(Beginning of Source extract)

Directed by: Tom Huang
Distributed by: TBA
Written by Patrick Hao
28/100
Writer-director Tom Huang’s personal piece “Dealing with Dad” is a frustrating movie to watch. It focuses on the issues that first-generation Taiwanese American children have with their stern, domineering fathers. It is well-trodden territory that is made even more beguiling by the fact that it is made like a straight-to-Netflix Tyler Perry movie. Even the good actors that populate Huang’s movies are reduced to one-note stiff performances due to the bad sitcom writing and no sense of filmic style.
The film follows the classic structure of three adult siblings coming back to their childhood home to deal with a family issue, resurfacing old tensions and reverting back to childhood tendencies – a classic film trope. This time, the patriarch (Dana Lee) is suffering from a deep depression that has reduced him to an almost catatonic state. His children tasked with taking care of him include Margaret (Ally Maki), the perfectionist daughter whose complex stems from her trying to seek approval from her father, Roy (Peter Kim), a recent divorcee, and Larry (Hayden Szeto), an unemployed ne’er-do-well who is stuck spewing pop culture lines. Huang really tries to capture all the tropes and possibilities of the immigrant children’s playbook.
While the film deals with topics that ring true to life, there doesn’t seem to be anything authentic within the film. The three children are woven into their specific tropes which capture in broad strokes the gamut of “the Asian American Experience™”.
In an attempt to be funny, “Dealing with Dad” often falls into the Seth Meyers joke structure of comparing something to a pop culture reference. There is a riff on Margaret not seeing “The Godfather” that would have felt old in 1995, let alone 2022. The film is also shot with overblown lighting like it were a sitcom, with nothing more interesting than shot – a reverse shot. With the writing and filmmaking as un-dynamic as this, it’s hard to not become frustrated by the film’s attempts at emotional manipulation.
“Dealing with Dad” has become a symptom of a larger problem in Asian American art. It seems like the only stories that people want to tell are the capital “S” struggle of being an immigrant child because those are the stories that can break through and make money. Ang Lee and Wayne Wang were making tender and emotionally ripe films about this very subject in the 1990s. But, it seems like this new generation cannot go beyond this intergenerational conflict, like a van stuck whose wheels are stuck in the mud.
“Dealing with Dad” is too small a movie to make any real impact on the culture. Maybe those who find it will find some solace in its overbroad depiction of complicated family dynamics. But, I think that Asian American filmmaking must grow beyond this. We are more dynamic than people with overbearing parents that have been reduced to infantilized versions of ourselves. Once we realize that we will make deeper and richer films.
“Dealing with Dad” was screened as part of the 2022 edition of the New York Asian Film Festival.

(End of Source extract)

[Exercises to complete]
(a) Reproduce the part of the review that opens with the words containing "While the film" and closes with "at emotional manipulation.".
(b) For each statement, say whether it agrees with the review, answering yes or no and quoting the deciding words: (i) Roy is a recent divorcee; (ii) the film was screened at the 2021 edition of the New York Asian Film Festival; (iii) the patriarch is played by Hayden Szeto.

(Beginning of Provided information)

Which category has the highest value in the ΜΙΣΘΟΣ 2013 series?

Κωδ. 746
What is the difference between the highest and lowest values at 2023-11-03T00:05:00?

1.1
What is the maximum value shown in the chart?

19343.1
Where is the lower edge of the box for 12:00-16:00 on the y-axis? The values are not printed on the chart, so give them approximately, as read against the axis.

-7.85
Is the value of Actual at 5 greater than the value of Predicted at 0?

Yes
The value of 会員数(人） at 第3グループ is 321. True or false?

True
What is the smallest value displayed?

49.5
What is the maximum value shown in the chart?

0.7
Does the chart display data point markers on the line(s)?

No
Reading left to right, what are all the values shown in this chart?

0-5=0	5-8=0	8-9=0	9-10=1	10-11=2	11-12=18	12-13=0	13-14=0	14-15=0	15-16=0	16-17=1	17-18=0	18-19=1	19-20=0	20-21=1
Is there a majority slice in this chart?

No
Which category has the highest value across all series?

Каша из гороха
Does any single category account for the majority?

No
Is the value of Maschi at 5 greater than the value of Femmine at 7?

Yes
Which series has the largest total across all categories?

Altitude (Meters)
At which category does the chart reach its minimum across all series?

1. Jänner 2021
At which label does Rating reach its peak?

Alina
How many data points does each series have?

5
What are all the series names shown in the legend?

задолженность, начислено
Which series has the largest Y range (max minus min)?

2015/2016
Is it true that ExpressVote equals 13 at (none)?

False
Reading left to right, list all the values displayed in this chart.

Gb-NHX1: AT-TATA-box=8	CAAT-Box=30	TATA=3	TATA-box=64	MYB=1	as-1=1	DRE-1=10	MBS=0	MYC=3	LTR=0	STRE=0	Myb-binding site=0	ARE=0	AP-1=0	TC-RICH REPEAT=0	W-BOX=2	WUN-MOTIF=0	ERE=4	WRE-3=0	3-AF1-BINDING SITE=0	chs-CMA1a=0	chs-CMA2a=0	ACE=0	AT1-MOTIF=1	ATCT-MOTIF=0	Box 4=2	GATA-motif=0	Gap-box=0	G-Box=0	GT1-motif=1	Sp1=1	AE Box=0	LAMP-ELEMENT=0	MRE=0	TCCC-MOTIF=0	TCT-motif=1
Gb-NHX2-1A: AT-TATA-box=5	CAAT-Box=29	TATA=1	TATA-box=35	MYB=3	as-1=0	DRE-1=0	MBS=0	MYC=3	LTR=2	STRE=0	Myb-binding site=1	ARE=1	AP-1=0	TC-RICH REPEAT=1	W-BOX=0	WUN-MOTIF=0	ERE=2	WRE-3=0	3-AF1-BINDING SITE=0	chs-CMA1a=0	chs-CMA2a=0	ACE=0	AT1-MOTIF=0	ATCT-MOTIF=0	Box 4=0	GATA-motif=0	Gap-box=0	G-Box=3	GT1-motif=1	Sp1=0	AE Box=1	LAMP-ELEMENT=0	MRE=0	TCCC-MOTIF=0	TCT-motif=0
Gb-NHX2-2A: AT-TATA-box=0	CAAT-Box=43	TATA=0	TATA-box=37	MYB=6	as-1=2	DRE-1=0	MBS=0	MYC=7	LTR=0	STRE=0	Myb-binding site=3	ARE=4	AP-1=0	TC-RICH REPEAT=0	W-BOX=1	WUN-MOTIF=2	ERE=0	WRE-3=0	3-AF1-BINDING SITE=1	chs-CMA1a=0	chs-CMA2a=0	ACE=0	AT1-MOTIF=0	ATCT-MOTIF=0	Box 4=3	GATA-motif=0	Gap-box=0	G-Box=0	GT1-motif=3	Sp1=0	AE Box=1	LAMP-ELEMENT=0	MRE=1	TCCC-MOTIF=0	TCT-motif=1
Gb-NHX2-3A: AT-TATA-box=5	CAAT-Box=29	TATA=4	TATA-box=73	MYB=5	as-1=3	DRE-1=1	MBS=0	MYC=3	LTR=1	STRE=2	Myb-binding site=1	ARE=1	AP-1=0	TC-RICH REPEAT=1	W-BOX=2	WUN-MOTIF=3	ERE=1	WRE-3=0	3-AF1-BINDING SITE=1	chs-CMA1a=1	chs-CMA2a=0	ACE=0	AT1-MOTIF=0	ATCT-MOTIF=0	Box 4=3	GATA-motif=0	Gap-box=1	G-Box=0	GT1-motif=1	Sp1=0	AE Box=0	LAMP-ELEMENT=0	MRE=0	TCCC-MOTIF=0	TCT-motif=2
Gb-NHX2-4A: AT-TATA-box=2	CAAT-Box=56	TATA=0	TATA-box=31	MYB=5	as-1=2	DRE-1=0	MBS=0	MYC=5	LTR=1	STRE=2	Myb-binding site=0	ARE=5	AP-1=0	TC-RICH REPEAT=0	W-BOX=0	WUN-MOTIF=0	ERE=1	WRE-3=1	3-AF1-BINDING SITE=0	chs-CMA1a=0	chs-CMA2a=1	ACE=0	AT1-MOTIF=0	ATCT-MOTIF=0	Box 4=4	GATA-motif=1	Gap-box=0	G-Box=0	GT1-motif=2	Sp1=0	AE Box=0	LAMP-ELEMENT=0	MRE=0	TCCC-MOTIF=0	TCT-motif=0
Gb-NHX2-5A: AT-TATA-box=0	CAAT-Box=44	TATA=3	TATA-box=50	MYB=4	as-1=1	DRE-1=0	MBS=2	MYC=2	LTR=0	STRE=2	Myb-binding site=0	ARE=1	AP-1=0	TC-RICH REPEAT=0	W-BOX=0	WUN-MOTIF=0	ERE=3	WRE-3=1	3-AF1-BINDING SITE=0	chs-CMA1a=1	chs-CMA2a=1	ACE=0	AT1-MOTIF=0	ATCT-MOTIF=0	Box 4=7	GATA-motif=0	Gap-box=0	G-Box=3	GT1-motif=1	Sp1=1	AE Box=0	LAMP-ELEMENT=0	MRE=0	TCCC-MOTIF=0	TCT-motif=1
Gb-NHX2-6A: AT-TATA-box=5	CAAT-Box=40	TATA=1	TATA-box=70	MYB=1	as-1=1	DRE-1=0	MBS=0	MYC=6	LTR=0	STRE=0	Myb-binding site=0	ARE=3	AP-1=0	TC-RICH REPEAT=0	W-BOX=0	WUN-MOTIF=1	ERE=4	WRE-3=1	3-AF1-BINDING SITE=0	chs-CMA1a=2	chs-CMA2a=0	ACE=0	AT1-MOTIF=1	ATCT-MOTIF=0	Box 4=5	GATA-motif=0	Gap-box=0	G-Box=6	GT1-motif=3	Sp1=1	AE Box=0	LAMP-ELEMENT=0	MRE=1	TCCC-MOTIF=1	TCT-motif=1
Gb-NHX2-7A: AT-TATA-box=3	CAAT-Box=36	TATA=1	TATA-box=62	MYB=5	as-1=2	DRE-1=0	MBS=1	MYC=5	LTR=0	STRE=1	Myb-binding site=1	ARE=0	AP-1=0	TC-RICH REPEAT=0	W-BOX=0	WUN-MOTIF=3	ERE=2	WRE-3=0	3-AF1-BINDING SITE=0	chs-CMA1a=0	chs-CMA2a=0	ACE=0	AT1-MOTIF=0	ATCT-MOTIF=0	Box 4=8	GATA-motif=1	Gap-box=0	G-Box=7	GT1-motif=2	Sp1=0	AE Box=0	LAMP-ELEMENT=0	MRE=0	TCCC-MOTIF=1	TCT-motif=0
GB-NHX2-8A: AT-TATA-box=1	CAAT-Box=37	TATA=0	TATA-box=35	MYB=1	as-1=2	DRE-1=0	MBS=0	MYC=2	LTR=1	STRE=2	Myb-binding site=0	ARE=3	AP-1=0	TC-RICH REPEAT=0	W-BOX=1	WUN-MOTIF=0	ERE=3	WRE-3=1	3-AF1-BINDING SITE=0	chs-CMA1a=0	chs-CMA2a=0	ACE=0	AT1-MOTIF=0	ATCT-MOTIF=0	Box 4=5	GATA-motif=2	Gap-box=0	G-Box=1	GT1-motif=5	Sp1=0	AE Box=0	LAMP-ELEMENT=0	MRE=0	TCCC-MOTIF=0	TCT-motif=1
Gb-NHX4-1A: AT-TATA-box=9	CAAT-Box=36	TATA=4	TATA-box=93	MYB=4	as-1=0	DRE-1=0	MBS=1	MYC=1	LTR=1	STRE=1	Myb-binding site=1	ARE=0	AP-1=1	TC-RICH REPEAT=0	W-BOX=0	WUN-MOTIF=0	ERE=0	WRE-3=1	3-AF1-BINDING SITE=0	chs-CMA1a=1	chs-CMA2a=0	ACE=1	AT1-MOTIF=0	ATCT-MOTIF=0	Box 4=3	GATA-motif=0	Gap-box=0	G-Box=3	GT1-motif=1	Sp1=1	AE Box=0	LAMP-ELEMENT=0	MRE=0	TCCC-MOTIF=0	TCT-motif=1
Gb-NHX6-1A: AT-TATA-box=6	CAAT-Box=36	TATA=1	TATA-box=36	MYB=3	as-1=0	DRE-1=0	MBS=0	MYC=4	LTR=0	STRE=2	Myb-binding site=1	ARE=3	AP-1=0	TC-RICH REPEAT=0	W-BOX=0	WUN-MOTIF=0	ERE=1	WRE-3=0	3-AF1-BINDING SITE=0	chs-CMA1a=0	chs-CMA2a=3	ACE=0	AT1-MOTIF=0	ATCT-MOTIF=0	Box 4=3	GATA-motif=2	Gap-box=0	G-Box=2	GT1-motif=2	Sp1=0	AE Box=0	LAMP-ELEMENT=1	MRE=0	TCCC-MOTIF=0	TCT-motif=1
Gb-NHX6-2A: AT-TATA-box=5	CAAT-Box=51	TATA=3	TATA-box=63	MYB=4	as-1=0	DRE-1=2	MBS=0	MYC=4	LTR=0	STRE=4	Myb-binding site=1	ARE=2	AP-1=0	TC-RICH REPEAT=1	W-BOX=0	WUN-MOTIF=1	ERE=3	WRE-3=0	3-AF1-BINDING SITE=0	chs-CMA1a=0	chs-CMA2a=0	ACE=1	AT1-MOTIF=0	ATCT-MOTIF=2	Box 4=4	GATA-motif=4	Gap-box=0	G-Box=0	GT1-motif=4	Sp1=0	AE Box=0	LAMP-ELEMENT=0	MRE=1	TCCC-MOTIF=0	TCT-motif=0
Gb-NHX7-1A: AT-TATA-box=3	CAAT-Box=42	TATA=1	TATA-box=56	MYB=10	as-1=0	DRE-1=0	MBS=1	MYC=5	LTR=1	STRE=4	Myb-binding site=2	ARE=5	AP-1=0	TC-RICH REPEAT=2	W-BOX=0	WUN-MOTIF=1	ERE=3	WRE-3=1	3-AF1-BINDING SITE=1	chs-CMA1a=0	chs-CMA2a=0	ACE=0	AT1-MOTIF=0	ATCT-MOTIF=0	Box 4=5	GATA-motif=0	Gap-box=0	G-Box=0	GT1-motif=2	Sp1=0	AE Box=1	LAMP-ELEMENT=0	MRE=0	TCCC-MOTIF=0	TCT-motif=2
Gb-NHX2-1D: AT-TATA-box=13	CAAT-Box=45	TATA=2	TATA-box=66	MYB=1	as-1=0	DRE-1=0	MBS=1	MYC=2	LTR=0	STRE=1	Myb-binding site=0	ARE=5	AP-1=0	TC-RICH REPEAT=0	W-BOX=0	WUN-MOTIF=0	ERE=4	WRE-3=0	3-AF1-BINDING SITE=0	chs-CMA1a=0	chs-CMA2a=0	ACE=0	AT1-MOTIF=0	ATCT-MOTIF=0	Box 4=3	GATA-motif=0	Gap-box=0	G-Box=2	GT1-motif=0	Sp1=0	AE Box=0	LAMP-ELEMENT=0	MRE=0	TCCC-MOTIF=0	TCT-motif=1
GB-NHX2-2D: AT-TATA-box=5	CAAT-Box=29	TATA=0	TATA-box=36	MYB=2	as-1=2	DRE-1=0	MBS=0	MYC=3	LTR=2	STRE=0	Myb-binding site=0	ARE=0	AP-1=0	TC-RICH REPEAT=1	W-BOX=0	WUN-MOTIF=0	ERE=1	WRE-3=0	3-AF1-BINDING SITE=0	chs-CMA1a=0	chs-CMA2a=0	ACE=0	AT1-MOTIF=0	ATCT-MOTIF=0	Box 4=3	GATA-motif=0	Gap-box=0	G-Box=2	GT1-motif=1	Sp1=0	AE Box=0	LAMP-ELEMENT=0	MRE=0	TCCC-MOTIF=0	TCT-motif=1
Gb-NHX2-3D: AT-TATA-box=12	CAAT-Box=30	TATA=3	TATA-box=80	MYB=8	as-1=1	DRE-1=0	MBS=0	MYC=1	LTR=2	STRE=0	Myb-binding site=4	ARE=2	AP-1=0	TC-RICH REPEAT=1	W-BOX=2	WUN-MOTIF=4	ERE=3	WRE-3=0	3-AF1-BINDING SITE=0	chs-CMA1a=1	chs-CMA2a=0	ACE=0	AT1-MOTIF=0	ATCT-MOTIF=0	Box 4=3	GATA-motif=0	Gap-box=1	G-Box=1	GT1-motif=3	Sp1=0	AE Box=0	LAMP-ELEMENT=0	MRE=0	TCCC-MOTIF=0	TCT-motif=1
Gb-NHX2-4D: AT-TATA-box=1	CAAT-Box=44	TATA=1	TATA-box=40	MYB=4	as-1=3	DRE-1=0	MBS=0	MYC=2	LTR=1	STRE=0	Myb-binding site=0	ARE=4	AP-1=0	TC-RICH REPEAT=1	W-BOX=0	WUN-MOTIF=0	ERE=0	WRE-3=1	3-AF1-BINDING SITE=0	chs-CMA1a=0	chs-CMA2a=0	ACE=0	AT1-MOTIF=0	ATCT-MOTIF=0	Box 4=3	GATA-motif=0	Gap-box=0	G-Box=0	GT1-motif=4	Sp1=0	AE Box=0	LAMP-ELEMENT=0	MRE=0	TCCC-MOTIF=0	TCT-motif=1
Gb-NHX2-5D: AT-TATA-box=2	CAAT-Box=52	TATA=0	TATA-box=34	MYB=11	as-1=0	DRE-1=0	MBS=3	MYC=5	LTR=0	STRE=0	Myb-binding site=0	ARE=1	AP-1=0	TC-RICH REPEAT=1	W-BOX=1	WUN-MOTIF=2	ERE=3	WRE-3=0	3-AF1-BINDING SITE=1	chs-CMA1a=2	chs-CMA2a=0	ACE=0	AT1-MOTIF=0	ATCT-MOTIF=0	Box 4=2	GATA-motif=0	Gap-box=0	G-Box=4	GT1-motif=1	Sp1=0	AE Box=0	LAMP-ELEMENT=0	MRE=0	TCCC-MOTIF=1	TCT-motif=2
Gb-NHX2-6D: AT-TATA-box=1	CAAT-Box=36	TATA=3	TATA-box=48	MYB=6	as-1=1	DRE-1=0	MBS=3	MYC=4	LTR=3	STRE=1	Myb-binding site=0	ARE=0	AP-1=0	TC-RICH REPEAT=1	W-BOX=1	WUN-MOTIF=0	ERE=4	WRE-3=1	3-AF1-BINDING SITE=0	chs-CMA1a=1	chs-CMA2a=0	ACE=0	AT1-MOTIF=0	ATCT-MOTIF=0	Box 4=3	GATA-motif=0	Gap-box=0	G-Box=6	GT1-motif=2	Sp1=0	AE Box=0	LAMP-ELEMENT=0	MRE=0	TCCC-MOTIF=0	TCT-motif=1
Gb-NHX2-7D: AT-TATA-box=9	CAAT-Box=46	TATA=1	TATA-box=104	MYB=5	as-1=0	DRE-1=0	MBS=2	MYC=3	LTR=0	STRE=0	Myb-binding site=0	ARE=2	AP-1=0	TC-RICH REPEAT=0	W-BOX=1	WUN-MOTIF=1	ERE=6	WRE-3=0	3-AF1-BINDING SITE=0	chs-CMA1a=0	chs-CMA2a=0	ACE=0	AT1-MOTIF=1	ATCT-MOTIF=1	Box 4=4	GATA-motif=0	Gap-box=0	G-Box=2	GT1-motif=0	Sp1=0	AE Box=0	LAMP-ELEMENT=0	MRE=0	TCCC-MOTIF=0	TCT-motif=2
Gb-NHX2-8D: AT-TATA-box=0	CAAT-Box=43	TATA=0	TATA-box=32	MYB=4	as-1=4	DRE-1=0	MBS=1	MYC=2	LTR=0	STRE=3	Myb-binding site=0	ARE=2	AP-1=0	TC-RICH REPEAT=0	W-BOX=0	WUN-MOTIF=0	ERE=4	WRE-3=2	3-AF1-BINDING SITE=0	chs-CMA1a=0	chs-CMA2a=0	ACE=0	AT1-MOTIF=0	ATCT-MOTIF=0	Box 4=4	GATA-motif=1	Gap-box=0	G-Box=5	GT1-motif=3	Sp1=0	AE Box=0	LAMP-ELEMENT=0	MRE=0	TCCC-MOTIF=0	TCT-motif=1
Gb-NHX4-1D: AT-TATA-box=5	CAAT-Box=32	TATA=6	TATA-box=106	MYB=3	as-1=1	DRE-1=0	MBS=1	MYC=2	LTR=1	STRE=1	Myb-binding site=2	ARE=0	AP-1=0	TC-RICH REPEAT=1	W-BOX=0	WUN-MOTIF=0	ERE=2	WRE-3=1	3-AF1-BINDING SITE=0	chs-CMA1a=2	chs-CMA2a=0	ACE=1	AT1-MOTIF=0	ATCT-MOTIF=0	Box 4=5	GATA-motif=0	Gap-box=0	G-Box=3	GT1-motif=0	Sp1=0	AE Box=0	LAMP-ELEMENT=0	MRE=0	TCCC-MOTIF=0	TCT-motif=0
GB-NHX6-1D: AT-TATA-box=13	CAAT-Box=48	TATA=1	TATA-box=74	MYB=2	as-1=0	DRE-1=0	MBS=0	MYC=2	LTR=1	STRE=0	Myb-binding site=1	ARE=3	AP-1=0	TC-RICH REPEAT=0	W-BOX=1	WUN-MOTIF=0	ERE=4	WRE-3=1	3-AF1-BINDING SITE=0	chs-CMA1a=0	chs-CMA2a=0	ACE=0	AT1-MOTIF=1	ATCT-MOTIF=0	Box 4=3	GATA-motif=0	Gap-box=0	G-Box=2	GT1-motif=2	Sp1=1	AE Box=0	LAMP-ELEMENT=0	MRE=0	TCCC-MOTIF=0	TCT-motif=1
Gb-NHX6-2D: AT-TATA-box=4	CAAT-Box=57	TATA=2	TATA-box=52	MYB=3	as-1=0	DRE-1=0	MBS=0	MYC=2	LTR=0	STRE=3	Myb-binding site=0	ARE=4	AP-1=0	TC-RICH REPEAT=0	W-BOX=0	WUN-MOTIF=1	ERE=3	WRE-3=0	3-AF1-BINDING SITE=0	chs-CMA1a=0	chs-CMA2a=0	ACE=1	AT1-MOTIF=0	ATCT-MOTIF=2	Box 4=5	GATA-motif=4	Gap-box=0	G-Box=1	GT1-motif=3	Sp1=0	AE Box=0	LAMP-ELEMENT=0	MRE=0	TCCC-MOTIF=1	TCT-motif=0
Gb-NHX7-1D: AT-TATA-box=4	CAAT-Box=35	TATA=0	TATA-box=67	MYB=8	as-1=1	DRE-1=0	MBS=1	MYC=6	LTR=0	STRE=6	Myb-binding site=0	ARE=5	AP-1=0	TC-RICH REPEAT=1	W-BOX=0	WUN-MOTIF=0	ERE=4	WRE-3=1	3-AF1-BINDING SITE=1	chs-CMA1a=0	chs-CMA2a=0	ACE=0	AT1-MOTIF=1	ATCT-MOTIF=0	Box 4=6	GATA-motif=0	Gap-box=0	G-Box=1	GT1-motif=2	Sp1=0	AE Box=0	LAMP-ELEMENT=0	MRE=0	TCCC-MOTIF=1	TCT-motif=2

(End of Provided information)

[Set of answers]
(a)
While the film deals with topics that ring true to life, there doesn’t seem to be anything authentic within the film. The three children are woven into their specific tropes which capture in broad strokes the gamut of “the Asian American Experience™”.
In an attempt to be funny, “Dealing with Dad” often falls into the Seth Meyers joke structure of comparing something to a pop culture reference. There is a riff on Margaret not seeing “The Godfather” that would have felt old in 1995, let alone 2022. The film is also shot with overblown lighting like it were a sitcom, with nothing more interesting than shot – a reverse shot. With the writing and filmmaking as un-dynamic as this, it’s hard to not become frustrated by the film’s attempts at emotional manipulation.

(b)
(i) Yes: "Roy (Peter Kim), a recent divorcee"
(ii) No: "screened as part of the 2022 edition of the New York Asian Film Festival"
(iii) No: "the patriarch (Dana Lee)"